Denver, Colorado, October 2012

The Great American Beer Festival (GABF) is the biggest and most badass beer festival in North American, if not the world. Taking up much of the floor of the ginormous Colorado Convention Center in Denver, the magnitude of this event can be experienced the moment you enter the floor. More than 2,700 beers are available to try in this spacious hall – the biggest selection of American beers ever served.

According to the Brewers Association, who is responsible for the fantastic work put into pulling this magnificent shindig together, tickets for the 2012 GABF sold out just 45 minutes after going on sale. Here’s some more facts from GABF’s website that you may find a bit staggering:

  • More than 36,500 gallons of beer.
  • 49,000 attendees (includes ticketed attendees, brewers, judges, volunteers and journalists).
  • 578 U.S. breweries served in the festival hall.
  • GABF has a $7 million economic impact on the city of Denver, according to Visit Denver, the city’s convention and visitors bureau.

On the floor at the GABF 2012

And like the last stat indicates, GABF is so much more to the city of Denver than just the mind-blowing festival inside the Convention Center walls. Being one of the best craft beer destinations in the world, Denver’s bar and restaurant community expands greatly to accommodate and celebrate this rich culture of beautiful and bountiful beer.

Anyone who has ever experienced GABF and the climate it inspires knows that it is an epic and awe-inspiring spectacle, one in which a few obvious descriptors come to mind: overwhelming, daunting, insane, intense. For this extended weekend, Denver as well as other beer-rich Colorado communities such as Boulder and Ft. Collins offer a more options than even the most seasoned and impassioned craft beer enthusiast can shake a brewing paddle at.

Drinking beers at GABF with Jaime Rodriguez (center) of Hopworks and Cole Hackbarth (right) of Golden Road BrewingSince experiencing our first GABF last year, this year we approached the whole she-bang with much more diligence and apprehension.
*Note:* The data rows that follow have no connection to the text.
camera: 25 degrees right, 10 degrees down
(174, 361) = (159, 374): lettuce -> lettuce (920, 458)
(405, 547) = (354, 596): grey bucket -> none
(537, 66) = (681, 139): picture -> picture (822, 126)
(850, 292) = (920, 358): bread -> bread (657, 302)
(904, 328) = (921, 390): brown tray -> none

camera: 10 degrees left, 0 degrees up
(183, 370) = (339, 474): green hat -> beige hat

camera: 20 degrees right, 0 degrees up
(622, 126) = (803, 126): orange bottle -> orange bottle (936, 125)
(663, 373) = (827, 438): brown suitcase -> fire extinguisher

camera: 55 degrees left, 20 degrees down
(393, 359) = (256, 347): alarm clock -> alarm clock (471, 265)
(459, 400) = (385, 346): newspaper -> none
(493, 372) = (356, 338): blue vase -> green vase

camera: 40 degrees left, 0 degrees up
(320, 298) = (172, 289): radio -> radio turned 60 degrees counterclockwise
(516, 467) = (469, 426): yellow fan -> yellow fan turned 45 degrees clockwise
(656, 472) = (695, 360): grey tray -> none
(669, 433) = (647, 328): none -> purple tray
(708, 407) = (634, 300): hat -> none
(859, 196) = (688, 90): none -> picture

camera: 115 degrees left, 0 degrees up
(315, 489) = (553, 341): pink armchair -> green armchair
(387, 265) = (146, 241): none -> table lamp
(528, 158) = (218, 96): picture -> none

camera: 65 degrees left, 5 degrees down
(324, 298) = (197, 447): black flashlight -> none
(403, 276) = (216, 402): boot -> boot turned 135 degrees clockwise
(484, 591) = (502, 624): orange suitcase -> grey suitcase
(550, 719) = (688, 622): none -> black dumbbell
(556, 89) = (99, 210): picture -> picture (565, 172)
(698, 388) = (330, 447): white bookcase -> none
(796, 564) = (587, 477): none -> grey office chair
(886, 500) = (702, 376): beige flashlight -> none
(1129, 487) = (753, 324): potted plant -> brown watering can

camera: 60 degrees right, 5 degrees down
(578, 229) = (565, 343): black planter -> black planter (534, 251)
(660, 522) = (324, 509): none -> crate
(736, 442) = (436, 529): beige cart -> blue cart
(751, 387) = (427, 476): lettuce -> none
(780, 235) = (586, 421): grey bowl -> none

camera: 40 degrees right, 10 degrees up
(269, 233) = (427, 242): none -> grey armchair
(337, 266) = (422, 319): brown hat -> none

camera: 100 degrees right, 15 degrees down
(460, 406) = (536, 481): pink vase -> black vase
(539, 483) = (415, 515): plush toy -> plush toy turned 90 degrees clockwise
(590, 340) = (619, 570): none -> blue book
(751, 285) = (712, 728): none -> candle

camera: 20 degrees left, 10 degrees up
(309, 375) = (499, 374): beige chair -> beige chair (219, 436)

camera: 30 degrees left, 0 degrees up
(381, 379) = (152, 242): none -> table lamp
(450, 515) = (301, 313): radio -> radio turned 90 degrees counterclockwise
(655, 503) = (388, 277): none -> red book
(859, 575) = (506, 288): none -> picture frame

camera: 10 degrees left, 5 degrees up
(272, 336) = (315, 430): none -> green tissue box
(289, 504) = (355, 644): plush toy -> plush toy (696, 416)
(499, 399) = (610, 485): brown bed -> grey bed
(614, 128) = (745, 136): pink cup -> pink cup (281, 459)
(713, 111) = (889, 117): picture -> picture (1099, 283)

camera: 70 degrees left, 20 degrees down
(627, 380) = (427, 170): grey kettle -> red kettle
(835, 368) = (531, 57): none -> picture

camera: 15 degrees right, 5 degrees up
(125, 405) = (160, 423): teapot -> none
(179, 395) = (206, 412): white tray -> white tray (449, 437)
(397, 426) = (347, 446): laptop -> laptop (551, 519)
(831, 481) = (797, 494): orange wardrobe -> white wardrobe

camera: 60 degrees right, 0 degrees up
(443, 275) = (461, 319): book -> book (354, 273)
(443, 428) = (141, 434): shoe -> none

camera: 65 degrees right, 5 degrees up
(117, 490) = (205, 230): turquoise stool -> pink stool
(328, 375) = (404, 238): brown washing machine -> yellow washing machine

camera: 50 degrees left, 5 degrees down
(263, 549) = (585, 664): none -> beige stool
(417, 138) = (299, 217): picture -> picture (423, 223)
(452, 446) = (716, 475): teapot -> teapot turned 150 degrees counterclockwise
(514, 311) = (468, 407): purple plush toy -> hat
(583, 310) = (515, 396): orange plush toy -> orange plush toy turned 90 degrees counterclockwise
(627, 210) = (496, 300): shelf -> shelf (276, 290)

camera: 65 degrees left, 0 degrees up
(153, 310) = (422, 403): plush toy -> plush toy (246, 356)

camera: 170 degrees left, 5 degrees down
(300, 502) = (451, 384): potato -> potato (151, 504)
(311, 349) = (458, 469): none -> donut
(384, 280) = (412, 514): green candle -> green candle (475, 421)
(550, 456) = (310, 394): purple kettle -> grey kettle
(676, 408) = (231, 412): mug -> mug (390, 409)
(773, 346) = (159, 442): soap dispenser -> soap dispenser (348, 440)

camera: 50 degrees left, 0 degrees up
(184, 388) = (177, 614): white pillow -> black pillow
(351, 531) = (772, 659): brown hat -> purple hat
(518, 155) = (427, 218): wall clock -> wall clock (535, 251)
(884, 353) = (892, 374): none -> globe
For craft beer lovers like us, GABF week/weekend in Denver can be likened to a vast and seemingly never ending candy store to a kid who has the most demanding sweet tooth. With so much to do and so little time to do it, you must take a multifaceted approach to the mayhem that unfolds around you. On one hand you must pick your battles wisely and layout some kind of game plan so that you don’t spiral out of control and wind up with elevated anxiety or the worst hangover of your life. But on the other hand, you mustn’t set your plans too firmly in stone, for there will always be events and beers that you didn’t expect would be taking place. Therefor, being able to audible when necessary and being able to accept that you are not going to be able to take it all in and try everything is an important lesson.

One thing we’ve come to learn over the years we’ve been hunting down new and flavorsome brews, is that a balance must be struck between education and enjoyment. This meaning that it is great to be learned in the endless nuances of craft beer, but at the same time, focusing too strongly on the comparative and evaluative side of tasting can at times detract from your enjoyment of what beer ultimately should be – a refreshing and/or satiating tipple that unites people. Beer is unmistakably an alcoholic beverage, and the effects of the alcohol in beer, are undeniably a part of not just its flavor but also it experience. Ticking brewed releases for review and database purposes certain has found its place in the world of craft beer, but over-analyzing what craft beer is, can in many ways,spoil the fun of that which we feel beer ultimately is – a social adhesive and a centerpiece to a good conversation, or a memorable, once in a lifetime experience.